Hence, carrier screening and newborn screening is recommended so that proactive treatment with gene therapy could be implemented as soon as it reached the genetic diagnosis in pre symptomatic infants and strengthened the rationale for newborn screening.
In addition, Yoonus Imran, Ph.D. scholar is working on genetic characterisation (DNA barcoding) of herbs and natural products (i.e Ceylon cinnamon) for the development of scientifically validated and value added Neuro-Nutraceuticals.
Q. How are you funded?
A. Genetic testing and research has been funded solely by foreign and local donations and research grants that I have received. State support if provided to the established biobank could lead to a biotechnology hub in South Asia, providing genetic testing service to SAARC countries.

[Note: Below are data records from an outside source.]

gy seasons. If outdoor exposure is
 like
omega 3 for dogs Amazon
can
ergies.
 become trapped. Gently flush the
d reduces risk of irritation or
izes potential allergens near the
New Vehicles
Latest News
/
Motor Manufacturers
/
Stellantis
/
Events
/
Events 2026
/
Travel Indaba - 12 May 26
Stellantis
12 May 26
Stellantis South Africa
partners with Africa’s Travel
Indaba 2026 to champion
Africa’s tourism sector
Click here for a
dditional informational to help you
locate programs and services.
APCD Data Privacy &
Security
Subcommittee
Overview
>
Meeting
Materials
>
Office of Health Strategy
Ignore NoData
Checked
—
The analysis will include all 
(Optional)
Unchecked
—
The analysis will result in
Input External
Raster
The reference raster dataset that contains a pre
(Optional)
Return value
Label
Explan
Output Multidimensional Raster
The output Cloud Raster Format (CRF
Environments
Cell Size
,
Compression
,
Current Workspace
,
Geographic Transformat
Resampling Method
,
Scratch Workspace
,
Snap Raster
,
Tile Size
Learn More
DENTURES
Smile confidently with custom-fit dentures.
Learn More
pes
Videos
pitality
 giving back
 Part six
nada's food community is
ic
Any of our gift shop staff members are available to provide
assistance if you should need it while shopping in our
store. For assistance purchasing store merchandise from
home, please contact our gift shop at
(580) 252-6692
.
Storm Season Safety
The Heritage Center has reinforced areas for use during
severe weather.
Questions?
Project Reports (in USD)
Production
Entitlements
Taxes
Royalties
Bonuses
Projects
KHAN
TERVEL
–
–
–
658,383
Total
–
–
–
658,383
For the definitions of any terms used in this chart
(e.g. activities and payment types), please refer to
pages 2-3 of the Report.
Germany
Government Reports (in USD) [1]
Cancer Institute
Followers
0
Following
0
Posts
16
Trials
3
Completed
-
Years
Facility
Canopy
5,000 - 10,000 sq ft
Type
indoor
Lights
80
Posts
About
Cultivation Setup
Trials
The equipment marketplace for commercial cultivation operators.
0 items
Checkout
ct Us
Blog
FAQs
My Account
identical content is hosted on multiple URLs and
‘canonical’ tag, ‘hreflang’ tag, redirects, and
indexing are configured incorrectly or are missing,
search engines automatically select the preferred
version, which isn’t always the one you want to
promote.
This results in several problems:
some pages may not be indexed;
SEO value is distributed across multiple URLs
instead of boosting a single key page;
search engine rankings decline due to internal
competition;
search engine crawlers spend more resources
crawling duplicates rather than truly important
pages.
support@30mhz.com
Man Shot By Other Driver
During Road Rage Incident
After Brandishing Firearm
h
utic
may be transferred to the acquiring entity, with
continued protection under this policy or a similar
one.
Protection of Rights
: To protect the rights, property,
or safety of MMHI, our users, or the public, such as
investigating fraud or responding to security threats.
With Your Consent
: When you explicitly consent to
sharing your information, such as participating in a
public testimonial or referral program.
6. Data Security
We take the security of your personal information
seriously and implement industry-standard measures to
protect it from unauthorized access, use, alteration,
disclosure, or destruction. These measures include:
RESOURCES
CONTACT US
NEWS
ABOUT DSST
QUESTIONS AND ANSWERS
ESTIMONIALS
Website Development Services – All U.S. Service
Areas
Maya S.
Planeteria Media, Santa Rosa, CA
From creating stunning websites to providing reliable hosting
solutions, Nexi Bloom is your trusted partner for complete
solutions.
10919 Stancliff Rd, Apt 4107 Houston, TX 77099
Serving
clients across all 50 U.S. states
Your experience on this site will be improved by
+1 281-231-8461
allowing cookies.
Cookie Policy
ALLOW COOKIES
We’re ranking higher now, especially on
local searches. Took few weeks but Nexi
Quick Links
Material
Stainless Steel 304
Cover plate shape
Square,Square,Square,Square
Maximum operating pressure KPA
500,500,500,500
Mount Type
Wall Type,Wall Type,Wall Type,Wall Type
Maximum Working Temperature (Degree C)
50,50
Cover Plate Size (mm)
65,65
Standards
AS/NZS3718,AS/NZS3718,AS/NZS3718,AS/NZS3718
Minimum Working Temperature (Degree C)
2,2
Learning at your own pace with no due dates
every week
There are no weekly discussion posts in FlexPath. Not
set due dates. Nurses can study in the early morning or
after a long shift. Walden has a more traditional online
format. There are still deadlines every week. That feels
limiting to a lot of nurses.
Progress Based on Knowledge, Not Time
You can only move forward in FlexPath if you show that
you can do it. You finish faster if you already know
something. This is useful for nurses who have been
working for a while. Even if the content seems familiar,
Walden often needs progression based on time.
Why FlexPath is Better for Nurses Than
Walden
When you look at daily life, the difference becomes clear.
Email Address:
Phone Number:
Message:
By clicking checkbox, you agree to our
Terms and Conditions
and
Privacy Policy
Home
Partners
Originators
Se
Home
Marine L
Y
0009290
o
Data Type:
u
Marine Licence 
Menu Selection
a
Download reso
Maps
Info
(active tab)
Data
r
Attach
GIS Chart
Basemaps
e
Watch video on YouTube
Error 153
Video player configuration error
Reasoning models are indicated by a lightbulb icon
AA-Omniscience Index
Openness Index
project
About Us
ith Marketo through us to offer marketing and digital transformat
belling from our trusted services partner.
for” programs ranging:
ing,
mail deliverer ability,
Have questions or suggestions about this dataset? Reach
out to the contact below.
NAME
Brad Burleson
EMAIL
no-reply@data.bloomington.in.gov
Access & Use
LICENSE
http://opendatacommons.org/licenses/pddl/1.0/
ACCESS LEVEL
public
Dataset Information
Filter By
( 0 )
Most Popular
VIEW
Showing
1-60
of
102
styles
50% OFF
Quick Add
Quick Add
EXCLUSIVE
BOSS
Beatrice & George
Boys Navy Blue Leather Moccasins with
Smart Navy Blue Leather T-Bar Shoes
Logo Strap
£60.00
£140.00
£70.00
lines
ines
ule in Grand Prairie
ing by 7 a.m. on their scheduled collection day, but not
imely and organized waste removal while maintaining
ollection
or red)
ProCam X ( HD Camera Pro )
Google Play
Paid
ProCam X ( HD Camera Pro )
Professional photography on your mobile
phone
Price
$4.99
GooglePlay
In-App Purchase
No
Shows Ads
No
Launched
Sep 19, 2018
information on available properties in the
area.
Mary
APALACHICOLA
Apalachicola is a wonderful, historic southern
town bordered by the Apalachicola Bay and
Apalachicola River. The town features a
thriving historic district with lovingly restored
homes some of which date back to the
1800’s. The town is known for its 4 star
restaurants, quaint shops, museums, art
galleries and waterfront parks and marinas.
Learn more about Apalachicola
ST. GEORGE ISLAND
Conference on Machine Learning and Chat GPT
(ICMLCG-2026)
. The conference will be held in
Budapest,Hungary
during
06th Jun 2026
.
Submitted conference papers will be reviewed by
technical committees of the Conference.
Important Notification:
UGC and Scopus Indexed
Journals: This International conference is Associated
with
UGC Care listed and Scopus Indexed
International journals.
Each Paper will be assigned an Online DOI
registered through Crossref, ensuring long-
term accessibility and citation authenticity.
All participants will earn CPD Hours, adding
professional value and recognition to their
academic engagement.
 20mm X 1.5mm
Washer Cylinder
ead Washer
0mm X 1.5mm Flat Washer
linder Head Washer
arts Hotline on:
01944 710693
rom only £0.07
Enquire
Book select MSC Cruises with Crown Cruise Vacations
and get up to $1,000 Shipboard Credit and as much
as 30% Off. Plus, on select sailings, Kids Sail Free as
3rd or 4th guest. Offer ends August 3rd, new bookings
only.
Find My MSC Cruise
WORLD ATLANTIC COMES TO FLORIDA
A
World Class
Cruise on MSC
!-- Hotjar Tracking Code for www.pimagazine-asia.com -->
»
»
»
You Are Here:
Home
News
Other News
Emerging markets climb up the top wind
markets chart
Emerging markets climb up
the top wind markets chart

Q. Summarise how genomic medicine in routine clinical practice can improve care of Lankan patients?
A. It would facilitate improved care for patients, enabling Sri Lankan doctors to diagnose and successfully manage patients with a spectrum of rare disorders with coexisting phenotypes.
The approach will build a catalogue of genetic variants in the Sri Lankan population. Integrating medical genetics into the primary health care services and improving accessibility to genetic diagnostics and counselling services outside of Colombo also need to be addressed.
Q. Your message to parents of children with genetic disorders
A. There is a ray of hope for gene therapies. However, achieving such goal is not an easy task, where medicine and science should amalgamate for a better solution. Together we can make a difference.